When any special consequential damage arises, which could not be foreseen and provided for in the ordinary course of justice, the party injured is allowed to bring a spe-. cial action on his own case, upon a declaration framed according to the peculiar circumstances of his own particular grievance, for, whenever the common law gives a right or prohibits an injury, it. also gives a remedy by action, and therefore whenever a new injury is done, a new method of remedy may be pursued. 3 Blackstone’s Com. 122; Bird v. Randall, 3 Burr, 1353; Millar v. Taylor, 4 Burr 2345; Webb case, 8 Coke 96; Adams v. Page, 7 Pickering 541.

To conspire, comprehends any confederacy to prejudice a third person, as where divers confederate to impoverish another. Mott v. Danforth, 6 Watts 304.

While no civil action lies for the mere conspiracy, whenever, in pursuance of an unlawful combination to defame or injure another in his' particular avocation or business, means have been employed which tended to effectuate, and to a greater or less extent did accomplish, the object of the conspirators, an action on the case will lie. Wilder v. McKee, 111 Penn. St. 335; Place v. Minster et al., 65 N. Y. 89-95; Cooley on Torts, Second Ed., 142; Webb’s Pollock on Torts, pp. 401, 671-672; Walker v. Cronin, 117 Mass.; Bacon’s Ab., Actions on the Case, f.

Appellee’s action is not a mere proceeding to recover damages of appellants, because they induced certain persons to break their contracts with her; her action is for damages by her sustained in consequence of .the malicious destruction and ruin of her business by appellants, in pursuance of their conspiracy so to do.

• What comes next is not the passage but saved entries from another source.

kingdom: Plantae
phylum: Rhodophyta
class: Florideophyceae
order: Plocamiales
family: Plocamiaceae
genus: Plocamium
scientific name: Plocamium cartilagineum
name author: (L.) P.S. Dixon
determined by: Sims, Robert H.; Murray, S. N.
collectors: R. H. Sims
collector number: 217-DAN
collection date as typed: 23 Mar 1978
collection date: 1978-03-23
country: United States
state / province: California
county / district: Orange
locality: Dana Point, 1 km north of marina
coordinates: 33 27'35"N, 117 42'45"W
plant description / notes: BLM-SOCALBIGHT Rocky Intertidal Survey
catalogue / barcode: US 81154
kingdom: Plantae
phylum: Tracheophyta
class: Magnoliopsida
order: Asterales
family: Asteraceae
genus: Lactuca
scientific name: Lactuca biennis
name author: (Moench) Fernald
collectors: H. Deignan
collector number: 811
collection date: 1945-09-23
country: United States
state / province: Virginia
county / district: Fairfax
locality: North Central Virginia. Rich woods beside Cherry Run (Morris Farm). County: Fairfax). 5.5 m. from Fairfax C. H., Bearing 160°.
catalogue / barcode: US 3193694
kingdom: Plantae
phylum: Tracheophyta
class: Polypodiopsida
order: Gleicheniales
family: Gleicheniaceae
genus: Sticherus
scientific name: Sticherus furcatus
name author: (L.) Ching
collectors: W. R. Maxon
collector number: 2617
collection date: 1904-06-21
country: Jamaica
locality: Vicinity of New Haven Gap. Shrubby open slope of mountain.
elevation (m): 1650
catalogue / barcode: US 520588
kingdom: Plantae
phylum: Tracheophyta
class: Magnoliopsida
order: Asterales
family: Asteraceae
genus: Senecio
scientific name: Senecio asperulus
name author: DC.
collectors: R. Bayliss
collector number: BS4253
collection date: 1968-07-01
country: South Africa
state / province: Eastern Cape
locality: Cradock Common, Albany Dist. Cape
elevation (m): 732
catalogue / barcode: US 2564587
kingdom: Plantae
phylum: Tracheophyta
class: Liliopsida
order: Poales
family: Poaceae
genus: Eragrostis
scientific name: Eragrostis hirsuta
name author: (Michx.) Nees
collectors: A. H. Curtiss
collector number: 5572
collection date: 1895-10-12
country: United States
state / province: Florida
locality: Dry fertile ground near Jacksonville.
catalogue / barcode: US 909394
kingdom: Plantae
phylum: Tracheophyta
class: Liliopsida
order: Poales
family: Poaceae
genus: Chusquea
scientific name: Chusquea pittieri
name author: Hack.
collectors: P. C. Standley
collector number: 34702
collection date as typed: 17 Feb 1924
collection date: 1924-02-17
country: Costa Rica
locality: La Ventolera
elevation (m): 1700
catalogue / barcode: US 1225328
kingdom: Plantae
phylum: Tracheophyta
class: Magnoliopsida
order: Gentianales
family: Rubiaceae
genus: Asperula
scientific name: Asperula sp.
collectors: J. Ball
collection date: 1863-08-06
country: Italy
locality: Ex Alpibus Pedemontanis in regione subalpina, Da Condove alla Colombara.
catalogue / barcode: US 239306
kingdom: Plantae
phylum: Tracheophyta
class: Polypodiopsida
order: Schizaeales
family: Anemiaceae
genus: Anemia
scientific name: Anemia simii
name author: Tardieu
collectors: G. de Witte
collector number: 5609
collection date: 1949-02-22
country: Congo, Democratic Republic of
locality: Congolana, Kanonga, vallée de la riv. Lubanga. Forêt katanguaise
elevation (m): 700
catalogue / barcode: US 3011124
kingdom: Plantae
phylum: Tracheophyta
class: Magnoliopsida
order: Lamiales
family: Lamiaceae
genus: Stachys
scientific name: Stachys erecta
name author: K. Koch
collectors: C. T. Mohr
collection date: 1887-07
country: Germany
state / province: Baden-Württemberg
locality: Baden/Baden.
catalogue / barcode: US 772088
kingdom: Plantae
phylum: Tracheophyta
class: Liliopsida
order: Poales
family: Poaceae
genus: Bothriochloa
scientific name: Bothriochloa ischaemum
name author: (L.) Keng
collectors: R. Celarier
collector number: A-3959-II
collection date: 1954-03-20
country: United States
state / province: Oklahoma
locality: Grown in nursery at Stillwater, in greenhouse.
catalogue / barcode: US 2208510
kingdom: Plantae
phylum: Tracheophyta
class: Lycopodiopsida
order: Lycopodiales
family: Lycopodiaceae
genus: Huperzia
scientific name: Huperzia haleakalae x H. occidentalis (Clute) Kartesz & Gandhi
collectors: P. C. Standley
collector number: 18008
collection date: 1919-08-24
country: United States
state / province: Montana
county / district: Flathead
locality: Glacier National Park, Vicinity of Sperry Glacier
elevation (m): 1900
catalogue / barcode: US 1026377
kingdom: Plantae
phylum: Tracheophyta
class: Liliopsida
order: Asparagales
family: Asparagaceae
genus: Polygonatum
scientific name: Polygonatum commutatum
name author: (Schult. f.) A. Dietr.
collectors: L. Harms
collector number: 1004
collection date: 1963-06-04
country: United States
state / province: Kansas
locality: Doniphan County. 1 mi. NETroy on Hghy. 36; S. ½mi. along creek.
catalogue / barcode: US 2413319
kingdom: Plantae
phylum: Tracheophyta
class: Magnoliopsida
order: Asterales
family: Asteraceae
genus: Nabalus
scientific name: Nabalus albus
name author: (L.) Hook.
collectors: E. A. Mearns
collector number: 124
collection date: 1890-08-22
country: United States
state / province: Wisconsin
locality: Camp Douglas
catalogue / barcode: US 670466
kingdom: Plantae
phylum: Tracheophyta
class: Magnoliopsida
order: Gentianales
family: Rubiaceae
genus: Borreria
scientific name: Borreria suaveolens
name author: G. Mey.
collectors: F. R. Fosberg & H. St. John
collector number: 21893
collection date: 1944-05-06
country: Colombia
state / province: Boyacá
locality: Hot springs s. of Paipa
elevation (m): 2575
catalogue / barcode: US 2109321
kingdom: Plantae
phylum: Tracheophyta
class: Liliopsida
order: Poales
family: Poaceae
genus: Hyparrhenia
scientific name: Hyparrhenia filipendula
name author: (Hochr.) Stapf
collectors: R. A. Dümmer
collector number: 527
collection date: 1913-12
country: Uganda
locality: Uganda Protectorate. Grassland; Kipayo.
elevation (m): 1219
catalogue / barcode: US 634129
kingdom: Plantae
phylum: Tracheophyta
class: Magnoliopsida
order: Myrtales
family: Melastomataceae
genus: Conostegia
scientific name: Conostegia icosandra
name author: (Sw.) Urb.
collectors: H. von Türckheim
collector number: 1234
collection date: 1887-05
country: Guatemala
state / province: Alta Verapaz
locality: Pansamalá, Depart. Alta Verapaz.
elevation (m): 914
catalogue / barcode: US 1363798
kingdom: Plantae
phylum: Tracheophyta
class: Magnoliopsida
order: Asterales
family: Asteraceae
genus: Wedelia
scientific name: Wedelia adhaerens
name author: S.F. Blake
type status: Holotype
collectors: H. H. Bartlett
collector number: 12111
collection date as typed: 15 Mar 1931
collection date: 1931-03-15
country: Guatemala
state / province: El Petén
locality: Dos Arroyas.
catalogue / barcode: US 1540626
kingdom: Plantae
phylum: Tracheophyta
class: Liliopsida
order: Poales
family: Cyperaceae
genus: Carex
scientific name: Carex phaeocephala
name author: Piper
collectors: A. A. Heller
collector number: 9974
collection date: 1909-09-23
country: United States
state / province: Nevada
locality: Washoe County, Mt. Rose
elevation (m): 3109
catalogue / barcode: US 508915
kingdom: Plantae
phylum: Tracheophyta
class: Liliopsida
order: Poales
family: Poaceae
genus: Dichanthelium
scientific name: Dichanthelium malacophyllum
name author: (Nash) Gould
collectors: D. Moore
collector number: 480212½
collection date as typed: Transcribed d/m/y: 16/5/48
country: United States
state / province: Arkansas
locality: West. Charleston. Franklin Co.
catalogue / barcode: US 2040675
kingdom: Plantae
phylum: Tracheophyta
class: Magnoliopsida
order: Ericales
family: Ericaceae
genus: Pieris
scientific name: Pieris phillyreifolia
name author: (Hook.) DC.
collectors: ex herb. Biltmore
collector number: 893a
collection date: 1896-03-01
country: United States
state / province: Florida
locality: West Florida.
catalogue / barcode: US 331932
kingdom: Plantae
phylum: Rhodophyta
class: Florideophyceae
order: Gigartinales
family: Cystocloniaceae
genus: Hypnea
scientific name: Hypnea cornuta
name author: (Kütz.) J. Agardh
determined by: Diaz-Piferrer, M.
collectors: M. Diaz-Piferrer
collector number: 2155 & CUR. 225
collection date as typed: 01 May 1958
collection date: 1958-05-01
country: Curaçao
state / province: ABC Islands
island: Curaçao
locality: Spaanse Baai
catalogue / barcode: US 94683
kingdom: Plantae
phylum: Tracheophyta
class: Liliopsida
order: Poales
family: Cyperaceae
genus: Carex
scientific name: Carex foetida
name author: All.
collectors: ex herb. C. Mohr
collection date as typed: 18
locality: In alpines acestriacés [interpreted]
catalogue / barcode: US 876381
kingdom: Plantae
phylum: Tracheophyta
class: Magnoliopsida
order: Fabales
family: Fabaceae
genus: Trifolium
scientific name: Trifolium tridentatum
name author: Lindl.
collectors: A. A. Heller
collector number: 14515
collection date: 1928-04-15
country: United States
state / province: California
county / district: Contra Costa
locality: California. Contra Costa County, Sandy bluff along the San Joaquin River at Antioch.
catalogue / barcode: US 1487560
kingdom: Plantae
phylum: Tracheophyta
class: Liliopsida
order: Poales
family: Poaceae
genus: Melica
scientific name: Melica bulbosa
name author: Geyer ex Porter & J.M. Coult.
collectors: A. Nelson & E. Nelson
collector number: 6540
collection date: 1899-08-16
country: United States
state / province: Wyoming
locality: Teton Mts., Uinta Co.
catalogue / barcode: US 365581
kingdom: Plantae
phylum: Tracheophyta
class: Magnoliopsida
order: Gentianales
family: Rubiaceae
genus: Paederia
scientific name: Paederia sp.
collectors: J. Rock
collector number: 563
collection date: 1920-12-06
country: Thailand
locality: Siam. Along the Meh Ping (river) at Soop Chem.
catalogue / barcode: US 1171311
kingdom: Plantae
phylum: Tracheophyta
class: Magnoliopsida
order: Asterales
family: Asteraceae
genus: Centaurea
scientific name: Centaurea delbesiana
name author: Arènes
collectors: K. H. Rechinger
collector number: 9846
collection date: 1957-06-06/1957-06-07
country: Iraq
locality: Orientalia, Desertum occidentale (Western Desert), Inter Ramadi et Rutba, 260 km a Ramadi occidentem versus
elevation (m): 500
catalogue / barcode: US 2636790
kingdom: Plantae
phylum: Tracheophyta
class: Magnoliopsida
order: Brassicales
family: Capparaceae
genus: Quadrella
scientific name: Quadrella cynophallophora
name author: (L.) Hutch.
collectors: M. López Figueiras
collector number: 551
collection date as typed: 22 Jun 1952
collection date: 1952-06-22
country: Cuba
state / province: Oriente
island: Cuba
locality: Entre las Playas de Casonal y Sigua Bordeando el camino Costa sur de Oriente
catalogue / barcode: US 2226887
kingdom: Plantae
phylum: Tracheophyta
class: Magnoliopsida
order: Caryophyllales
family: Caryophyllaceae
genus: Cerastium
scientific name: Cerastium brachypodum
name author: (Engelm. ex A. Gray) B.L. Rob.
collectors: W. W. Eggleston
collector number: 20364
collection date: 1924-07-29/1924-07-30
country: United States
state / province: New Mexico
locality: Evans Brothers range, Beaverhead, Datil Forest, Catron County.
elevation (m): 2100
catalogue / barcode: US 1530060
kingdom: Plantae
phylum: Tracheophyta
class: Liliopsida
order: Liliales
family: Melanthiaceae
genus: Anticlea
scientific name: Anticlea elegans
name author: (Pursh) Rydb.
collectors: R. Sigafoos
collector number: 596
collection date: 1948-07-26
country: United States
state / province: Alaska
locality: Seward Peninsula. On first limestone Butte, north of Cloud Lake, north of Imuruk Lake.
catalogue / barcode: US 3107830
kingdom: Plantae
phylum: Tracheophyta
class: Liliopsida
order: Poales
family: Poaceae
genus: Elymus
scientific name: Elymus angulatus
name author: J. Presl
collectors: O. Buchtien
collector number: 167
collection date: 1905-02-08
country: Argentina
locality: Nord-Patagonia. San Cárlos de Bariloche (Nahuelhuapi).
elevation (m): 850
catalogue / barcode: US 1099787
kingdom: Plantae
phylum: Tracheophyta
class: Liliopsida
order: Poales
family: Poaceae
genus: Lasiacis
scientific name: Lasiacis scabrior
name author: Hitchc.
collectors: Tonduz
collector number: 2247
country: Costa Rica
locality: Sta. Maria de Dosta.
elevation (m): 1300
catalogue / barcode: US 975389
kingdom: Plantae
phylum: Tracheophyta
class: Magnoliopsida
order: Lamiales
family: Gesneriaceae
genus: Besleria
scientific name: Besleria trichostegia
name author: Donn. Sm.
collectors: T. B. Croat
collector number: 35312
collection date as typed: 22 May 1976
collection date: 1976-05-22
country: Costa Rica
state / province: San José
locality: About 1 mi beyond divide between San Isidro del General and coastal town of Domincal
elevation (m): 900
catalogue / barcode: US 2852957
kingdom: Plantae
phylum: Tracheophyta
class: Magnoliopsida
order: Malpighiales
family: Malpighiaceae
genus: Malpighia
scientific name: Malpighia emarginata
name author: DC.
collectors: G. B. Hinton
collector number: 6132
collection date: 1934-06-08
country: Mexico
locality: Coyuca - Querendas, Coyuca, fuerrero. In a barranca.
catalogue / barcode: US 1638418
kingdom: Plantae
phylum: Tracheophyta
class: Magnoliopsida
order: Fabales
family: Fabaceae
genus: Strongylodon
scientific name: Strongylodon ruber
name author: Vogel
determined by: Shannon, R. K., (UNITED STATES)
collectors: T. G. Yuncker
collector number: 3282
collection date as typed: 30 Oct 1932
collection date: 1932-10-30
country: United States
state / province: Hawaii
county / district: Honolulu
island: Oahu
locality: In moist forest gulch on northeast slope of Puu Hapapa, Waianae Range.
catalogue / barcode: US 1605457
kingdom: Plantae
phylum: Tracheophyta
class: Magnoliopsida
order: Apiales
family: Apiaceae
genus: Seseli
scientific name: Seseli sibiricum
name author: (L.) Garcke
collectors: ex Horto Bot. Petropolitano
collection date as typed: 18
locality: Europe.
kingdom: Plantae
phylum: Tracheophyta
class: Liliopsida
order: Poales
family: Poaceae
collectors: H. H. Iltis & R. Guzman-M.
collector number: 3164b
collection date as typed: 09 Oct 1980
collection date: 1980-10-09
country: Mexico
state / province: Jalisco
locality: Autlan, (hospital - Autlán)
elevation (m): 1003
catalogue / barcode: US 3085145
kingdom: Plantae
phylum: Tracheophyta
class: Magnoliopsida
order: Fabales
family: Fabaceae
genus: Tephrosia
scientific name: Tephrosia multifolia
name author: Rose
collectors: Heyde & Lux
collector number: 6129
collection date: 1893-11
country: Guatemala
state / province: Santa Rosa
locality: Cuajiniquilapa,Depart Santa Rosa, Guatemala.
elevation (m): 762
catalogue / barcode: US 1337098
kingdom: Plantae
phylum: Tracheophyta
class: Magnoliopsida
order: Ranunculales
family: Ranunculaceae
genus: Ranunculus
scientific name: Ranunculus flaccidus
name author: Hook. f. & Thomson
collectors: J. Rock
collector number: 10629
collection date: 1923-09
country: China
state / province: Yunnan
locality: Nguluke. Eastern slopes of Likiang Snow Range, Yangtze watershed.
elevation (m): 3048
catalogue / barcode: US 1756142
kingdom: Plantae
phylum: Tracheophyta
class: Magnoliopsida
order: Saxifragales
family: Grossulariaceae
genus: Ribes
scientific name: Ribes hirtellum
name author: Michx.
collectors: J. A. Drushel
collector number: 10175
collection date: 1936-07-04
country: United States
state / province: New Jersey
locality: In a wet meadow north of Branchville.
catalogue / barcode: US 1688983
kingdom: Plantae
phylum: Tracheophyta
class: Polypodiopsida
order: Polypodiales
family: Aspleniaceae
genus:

In proof of such charges, she shows that for the purpose of breaking up and ruining her business, they did, in pursuance of a preconcerted plan, induce various persons to break their contracts with her, and did persuade many persons to refuse to do work for her, as a consequence of which her customers were lost and her business destroyed. The conspiracy charged and proven is only a matter of inducement, or evidence; it is the acts thereunder actually done by appellants, and the damage suffered in consequence thereof by appellee, that is the gist of this action.

Taking the instructions given by the court below as a whole, we think appellants have no just cause for complaint thereon.

In such an action as this, where the gist of the plaintiff’s suit is the damage that has resulted from the malicious acts of the defendants, punitive damages may be imposed by the jury. The amount of such damage is, within wide limits, a matter of discretion for the jury.

For these and other considerations already mentioned, we see no sufficient reason for interfering with the verdict of the jury, sanctioned as it has been by the judge before whom the case was tried.

The judgment of the Circuit Court is affirmed.